→ INSTRUCTIONS TO FOLLOW:
Rewrite the material below, putting "Translator" wherever "Converter" occurs and leaving every other part unchanged.

━━━━━━━━

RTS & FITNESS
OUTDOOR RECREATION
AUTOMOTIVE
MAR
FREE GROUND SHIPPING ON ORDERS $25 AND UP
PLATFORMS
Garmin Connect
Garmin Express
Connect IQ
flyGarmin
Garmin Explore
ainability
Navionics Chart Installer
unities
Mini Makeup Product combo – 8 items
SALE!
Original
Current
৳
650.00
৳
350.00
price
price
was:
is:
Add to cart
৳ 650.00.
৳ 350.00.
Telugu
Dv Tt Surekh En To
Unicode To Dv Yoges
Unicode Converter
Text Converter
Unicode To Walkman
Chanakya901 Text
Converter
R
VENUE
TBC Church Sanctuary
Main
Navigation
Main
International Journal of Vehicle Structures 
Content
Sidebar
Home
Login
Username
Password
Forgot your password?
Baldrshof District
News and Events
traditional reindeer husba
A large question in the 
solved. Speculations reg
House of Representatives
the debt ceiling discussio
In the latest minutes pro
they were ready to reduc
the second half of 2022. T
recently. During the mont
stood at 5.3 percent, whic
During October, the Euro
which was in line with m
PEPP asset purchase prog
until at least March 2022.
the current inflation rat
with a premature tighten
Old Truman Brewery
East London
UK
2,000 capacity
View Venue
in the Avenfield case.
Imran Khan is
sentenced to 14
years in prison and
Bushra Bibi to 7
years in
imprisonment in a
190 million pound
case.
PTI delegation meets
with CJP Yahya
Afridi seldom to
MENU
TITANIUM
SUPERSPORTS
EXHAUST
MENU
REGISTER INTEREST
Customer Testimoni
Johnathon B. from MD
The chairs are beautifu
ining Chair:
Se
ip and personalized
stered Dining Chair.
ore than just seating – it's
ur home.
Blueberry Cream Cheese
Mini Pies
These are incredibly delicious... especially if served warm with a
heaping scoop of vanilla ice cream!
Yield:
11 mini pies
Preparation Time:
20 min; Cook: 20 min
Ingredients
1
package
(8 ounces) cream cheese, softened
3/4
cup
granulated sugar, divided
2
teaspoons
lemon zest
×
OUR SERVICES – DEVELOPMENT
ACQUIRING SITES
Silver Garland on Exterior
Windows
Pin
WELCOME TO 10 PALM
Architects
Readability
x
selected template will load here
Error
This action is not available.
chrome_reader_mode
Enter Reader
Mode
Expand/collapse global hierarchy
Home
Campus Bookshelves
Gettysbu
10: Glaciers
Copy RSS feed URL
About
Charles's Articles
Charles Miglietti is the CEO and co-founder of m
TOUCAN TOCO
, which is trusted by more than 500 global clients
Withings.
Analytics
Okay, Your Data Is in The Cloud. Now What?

━━━━━━━━

→ SOLUTION TO THE EXERCISE:
RTS & FITNESS
OUTDOOR RECREATION
AUTOMOTIVE
MAR
FREE GROUND SHIPPING ON ORDERS $25 AND UP
PLATFORMS
Garmin Connect
Garmin Express
Connect IQ
flyGarmin
Garmin Explore
ainability
Navionics Chart Installer
unities
Mini Makeup Product combo – 8 items
SALE!
Original
Current
৳
650.00
৳
350.00
price
price
was:
is:
Add to cart
৳ 650.00.
৳ 350.00.
Telugu
Dv Tt Surekh En To
Unicode To Dv Yoges
Unicode Translator
Text Translator
Unicode To Walkman
Chanakya901 Text
Translator
R
VENUE
TBC Church Sanctuary
Main
Navigation
Main
International Journal of Vehicle Structures 
Content
Sidebar
Home
Login
Username
Password
Forgot your password?
Baldrshof District
News and Events
traditional reindeer husba
A large question in the 
solved. Speculations reg
House of Representatives
the debt ceiling discussio
In the latest minutes pro
they were ready to reduc
the second half of 2022. T
recently. During the mont
stood at 5.3 percent, whic
During October, the Euro
which was in line with m
PEPP asset purchase prog
until at least March 2022.
the current inflation rat
with a premature tighten
Old Truman Brewery
East London
UK
2,000 capacity
View Venue
in the Avenfield case.
Imran Khan is
sentenced to 14
years in prison and
Bushra Bibi to 7
years in
imprisonment in a
190 million pound
case.
PTI delegation meets
with CJP Yahya
Afridi seldom to
MENU
TITANIUM
SUPERSPORTS
EXHAUST
MENU
REGISTER INTEREST
Customer Testimoni
Johnathon B. from MD
The chairs are beautifu
ining Chair:
Se
ip and personalized
stered Dining Chair.
ore than just seating – it's
ur home.
Blueberry Cream Cheese
Mini Pies
These are incredibly delicious... especially if served warm with a
heaping scoop of vanilla ice cream!
Yield:
11 mini pies
Preparation Time:
20 min; Cook: 20 min
Ingredients
1
package
(8 ounces) cream cheese, softened
3/4
cup
granulated sugar, divided
2
teaspoons
lemon zest
×
OUR SERVICES – DEVELOPMENT
ACQUIRING SITES
Silver Garland on Exterior
Windows
Pin
WELCOME TO 10 PALM
Architects
Readability
x
selected template will load here
Error
This action is not available.
chrome_reader_mode
Enter Reader
Mode
Expand/collapse global hierarchy
Home
Campus Bookshelves
Gettysbu
10: Glaciers
Copy RSS feed URL
About
Charles's Articles
Charles Miglietti is the CEO and co-founder of m
TOUCAN TOCO
, which is trusted by more than 500 global clients
Withings.
Analytics
Okay, Your Data Is in The Cloud. Now What?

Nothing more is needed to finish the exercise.